PS1;「シャント」って、いつ頃からあるんだろ?と気になって調べていたら、なんと『岩と雪 №28』(1972年)の表紙にド・ド~ンと紹介されていました。こんな昔から!しかも形がほとんど変っていないぞ!、と驚いてしまった。以下、“表紙のことば”よりそのまま再録します。40年も前にすでに完成品だったんですねぇ。

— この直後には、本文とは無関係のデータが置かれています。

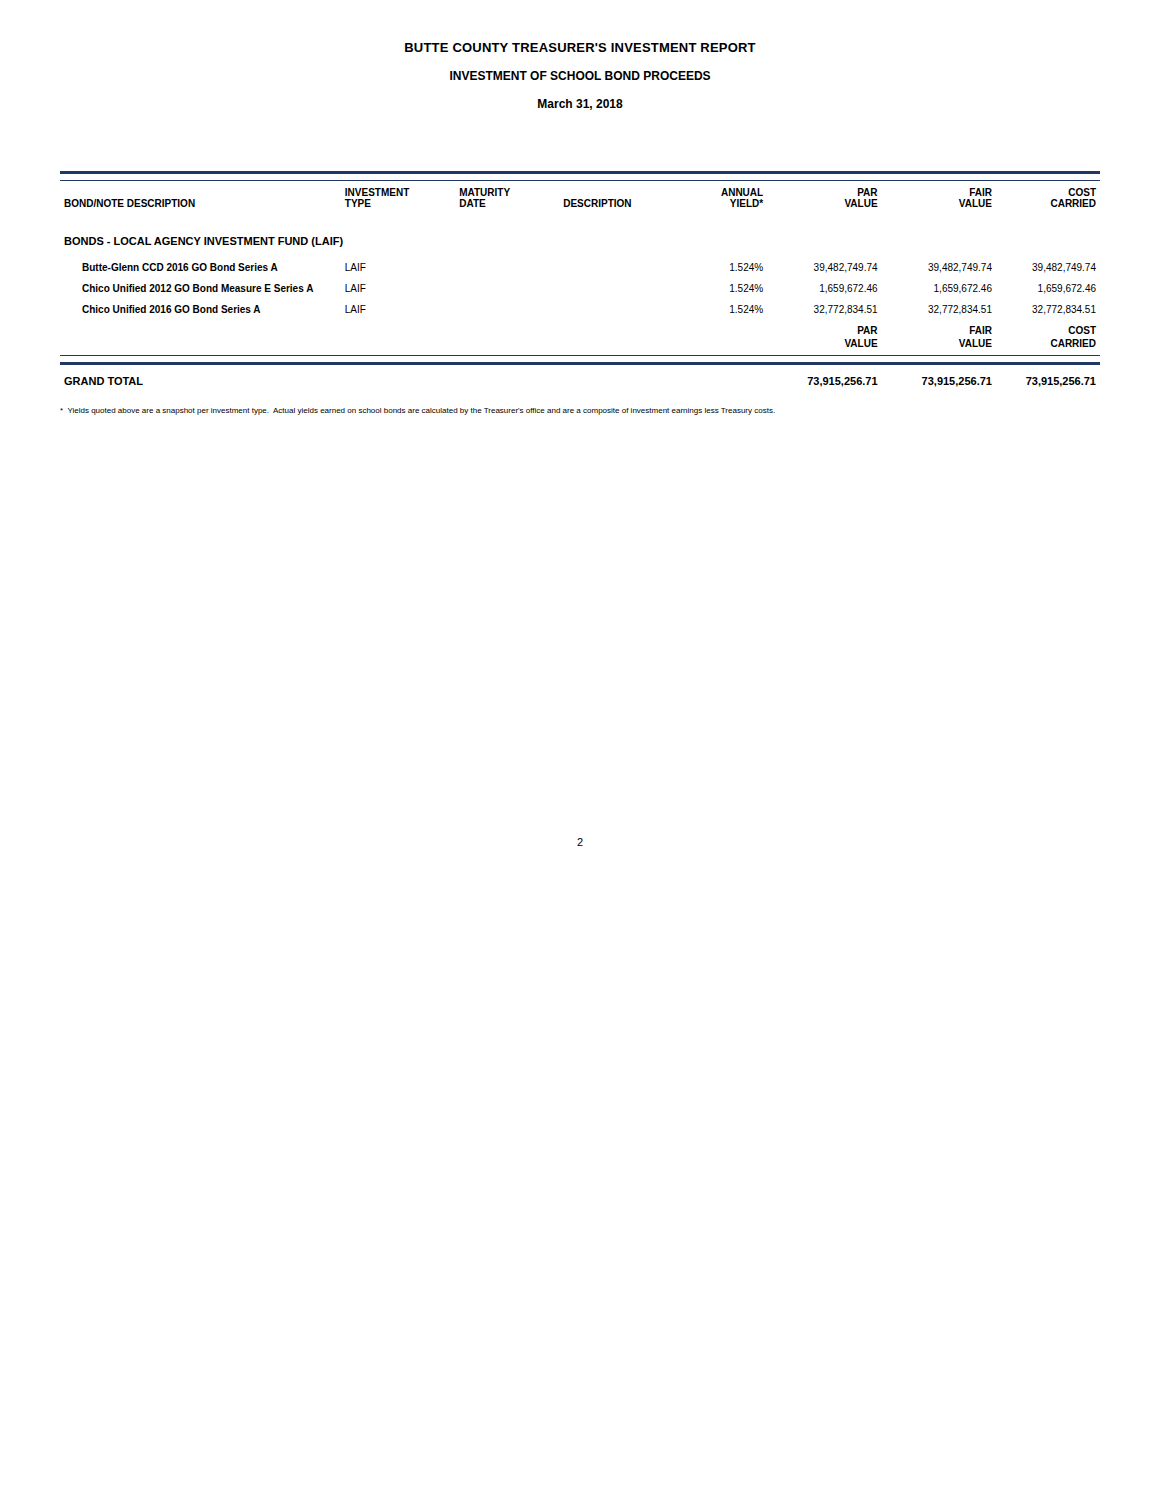BUTTE COUNTY TREASURER'S INVESTMENT REPORT
INVESTMENT OF SCHOOL BOND PROCEEDS
March 31, 2018
| BOND/NOTE DESCRIPTION | INVESTMENT TYPE | MATURITY DATE | DESCRIPTION | ANNUAL YIELD* | PAR VALUE | FAIR VALUE | COST CARRIED |
| --- | --- | --- | --- | --- | --- | --- | --- |
| BONDS - LOCAL AGENCY INVESTMENT FUND (LAIF) |
| Butte-Glenn CCD 2016 GO Bond Series A | LAIF | | | 1.524% | 39,482,749.74 | 39,482,749.74 | 39,482,749.74 |
| Chico Unified 2012 GO Bond Measure E Series A | LAIF | | | 1.524% | 1,659,672.46 | 1,659,672.46 | 1,659,672.46 |
| Chico Unified 2016 GO Bond Series A | LAIF | | | 1.524% | 32,772,834.51 | 32,772,834.51 | 32,772,834.51 |
| | PAR VALUE | FAIR VALUE | COST CARRIED |
| GRAND TOTAL | | 73,915,256.71 | 73,915,256.71 | 73,915,256.71 |
* Yields quoted above are a snapshot per investment type. Actual yields earned on school bonds are calculated by the Treasurer's office and are a composite of investment earnings less Treasury costs.
2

「今回のモチーフは、芳野満彦氏が、この夏、ヨーロッパから持ち帰った新しい登行器《SHUNT》です。簡潔なフォルムは量感にあふれていて、岩にたたきつけても、ハンマーでなぐりつけても、びくともしない堅牢そのものに見える。ある著名なデザイナーが「機能を徹底的に追求したものは美しい」といったが、実用本位に造られたであろう登行器が、私にはジェット機の一部分のような緊張と充実感をたたえた優れた造形物として目に映った。(加藤)」
PS2;ところで、以前『カモシカ』のギア売り場にいた大野さんと大瀧さんは、今頃どうされているのでしょうか?二人ともマニアックなほど、ギアの知識が豊富なのでよくお世話になったのになぁ…。彼らみたいな店員さんはとても貴重な存在でした。東京近辺の山道具屋では、あと目白『カラファテ』と荻窪『フレンド』くらいでしょ。価値あるお店は。
北岳バットレス、マッチ箱のコルへの懸垂下降
当時はシャントの存在は知らず、プルージックでバックアップしています。現在では、マッシャーが主流ですが…。